Observing the surrounding world as an extremely sophisticated variety of objects, relationships between them and processes we try to put order on it for making it more comprehensible. One of ways to reach this is establishment of similarities between objects or processes which make it possible to apply some statements about individual objets or processes to the members of their similarity classes. This way of action is not only a human discovery. A wild animal first-time testing an apple and finding it good fixes in its mind a pattern of similar size, form, color and scent objects. In its later experiences the pattern may be corrected by exclusion the small size and dark-green color objects which finally leads to a fixation in the mind a pattern (a concept) of “good for being eaten” objects. Establishment of similarity concepts and detection of similarities in individual cases in many living beings is thus a capability of fundamental importance. Non less important seems explaining what, in general, does the similarity mean.

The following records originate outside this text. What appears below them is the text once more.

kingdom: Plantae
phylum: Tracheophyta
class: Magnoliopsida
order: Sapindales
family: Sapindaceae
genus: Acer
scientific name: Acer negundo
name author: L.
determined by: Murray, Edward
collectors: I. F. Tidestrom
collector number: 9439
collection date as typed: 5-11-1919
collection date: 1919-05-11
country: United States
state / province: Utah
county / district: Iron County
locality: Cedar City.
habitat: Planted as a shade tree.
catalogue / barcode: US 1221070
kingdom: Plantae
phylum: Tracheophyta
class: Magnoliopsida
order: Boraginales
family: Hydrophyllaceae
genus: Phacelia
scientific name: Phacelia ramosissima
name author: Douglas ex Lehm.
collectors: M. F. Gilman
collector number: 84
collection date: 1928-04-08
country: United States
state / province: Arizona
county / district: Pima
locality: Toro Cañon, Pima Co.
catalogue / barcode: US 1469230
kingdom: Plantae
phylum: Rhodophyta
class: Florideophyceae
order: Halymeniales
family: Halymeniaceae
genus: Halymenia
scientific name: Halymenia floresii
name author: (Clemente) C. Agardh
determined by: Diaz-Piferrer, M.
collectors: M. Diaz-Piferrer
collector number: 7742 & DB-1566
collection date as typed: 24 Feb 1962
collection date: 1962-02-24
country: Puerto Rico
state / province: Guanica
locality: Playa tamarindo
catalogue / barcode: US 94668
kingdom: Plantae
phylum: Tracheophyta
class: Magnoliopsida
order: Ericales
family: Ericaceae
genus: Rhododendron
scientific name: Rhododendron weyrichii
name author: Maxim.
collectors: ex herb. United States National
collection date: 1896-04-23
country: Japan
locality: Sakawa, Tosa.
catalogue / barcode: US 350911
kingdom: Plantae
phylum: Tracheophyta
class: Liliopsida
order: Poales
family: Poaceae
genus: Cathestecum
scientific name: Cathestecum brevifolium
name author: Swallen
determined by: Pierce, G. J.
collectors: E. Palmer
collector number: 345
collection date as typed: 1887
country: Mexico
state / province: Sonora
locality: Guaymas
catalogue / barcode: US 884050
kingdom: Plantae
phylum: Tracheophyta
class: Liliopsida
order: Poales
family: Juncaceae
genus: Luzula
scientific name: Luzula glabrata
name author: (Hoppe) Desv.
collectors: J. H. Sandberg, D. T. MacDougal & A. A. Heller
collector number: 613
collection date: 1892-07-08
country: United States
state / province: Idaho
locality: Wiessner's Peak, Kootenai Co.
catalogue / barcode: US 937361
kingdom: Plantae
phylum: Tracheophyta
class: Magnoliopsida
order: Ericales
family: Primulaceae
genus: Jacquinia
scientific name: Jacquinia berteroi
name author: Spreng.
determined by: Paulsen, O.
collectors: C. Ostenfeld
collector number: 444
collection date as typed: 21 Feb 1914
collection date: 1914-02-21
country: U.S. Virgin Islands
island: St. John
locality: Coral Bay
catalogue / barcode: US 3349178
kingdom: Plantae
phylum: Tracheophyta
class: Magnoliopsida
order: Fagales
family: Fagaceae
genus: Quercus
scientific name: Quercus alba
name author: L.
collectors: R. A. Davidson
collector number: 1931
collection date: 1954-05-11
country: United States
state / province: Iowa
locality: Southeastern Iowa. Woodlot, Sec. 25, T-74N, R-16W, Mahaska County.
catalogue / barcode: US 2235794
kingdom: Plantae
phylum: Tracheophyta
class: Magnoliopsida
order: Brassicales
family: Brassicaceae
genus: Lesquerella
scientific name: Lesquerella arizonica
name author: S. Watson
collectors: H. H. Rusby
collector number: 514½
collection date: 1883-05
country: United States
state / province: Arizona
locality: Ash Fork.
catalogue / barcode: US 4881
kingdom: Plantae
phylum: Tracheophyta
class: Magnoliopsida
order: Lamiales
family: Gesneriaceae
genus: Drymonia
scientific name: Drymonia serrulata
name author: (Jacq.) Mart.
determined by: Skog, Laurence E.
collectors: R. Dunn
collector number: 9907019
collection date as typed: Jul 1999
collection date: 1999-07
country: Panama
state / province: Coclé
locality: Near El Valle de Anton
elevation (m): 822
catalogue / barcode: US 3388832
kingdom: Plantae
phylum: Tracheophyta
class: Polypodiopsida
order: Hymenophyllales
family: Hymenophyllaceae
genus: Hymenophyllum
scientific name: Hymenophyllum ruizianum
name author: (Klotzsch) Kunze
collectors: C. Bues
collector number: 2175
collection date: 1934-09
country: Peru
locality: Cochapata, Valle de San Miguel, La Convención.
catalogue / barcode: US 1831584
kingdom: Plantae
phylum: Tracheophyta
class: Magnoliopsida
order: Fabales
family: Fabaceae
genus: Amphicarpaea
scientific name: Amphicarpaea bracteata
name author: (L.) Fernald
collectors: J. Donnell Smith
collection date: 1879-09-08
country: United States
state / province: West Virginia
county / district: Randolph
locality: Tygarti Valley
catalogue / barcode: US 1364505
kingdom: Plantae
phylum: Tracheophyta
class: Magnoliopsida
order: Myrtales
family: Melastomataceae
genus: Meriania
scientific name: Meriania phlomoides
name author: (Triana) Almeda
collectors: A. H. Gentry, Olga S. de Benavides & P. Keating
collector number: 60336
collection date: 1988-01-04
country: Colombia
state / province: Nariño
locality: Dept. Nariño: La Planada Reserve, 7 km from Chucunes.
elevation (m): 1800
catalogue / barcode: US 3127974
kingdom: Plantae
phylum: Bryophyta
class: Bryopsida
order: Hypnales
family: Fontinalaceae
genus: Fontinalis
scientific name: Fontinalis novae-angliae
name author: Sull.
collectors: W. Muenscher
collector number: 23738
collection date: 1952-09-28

Strong similarity. In the forthcoming, the notion object will be assigned to any formal representative (geometrical point, vector, string of symbols, etc.) of a real or abstract being, characterizing its features and identifying it among other beings. Similarity is a property of a class C of objects that in the simplest case can be described by a formal similarity relation [Rasiowa H., Sikorski R., 1968]:

  • 10 reciprocal (each object a is similar to itself),

  • 20 symmetrical (if object a is similar to object b then b is similar to a), and

  • 30 transitive (if a is similar to b and b is similar to c then a is similar to c).